On the diagnostic performance of intrapelvic local recurrence, the sensitivity, accuracy, and AUC for protocol B were significantly better than those for protocol A (p = 0.0077, p = 0.013, and p = 0.0044, respectively). The sensitivity, accuracy, and AUC for protocol C were significantly better than those for protocol A (p = 0.0077, p = 0.0026, and p = 0.0043, respectively). Although the specificity, accuracy, and AUC for protocol C were better than those for protocol B, no significant difference was observed (p = 0.25, p = 0.25, and p = 0.62, respectively).

On the diagnostic performance of pelvic lymph node recurrence, although the sensitivity, accuracy, and AUC for protocol B or C were better than those for protocol A, no significant difference was observed (p = 0.25, p = 0.25, and p = 0.25, respectively).

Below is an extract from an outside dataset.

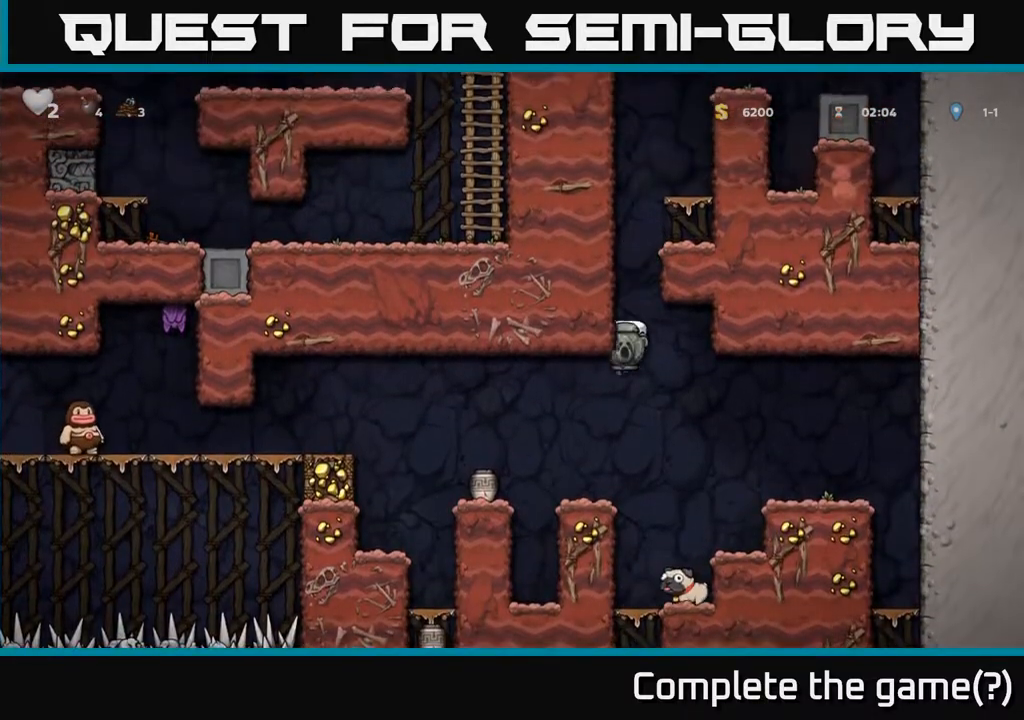
{"buttons": ["A"], "left_stick": "center", "right_stick": "center", "events": [[17, "DPAD_LEFT", "up"], [200, "DPAD_LEFT", "down"], [300, "DPAD_LEFT", "up"], [467, "A", "down"]]}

On a per patient basis, the sensitivity, specificity, accuracy, and AUC for detection of intrapelvic peritoneal dissemination were 36.4%, 100%, 88.7%, and 0.895 for protocol A, 54.5%, 98.0%, 90.3%, and 0.939 for protocol B, and 72.7%, 98.0%, 93.5%, and 0.950 for protocol C, respectively. On the diagnostic performance of intrapelvic peritoneal dissemination, although the sensitivity, accuracy, and AUC for protocol B were better than those for protocol A, no significant difference was observed (p = 0.93, p = 0.48, and p = 0.29, respectively). Although the sensitivity, accuracy, and AUC for protocol C were better than those for protocol B, no significant difference was observed (p = 0.25, p = 0.29, and p = 0.54, respectively).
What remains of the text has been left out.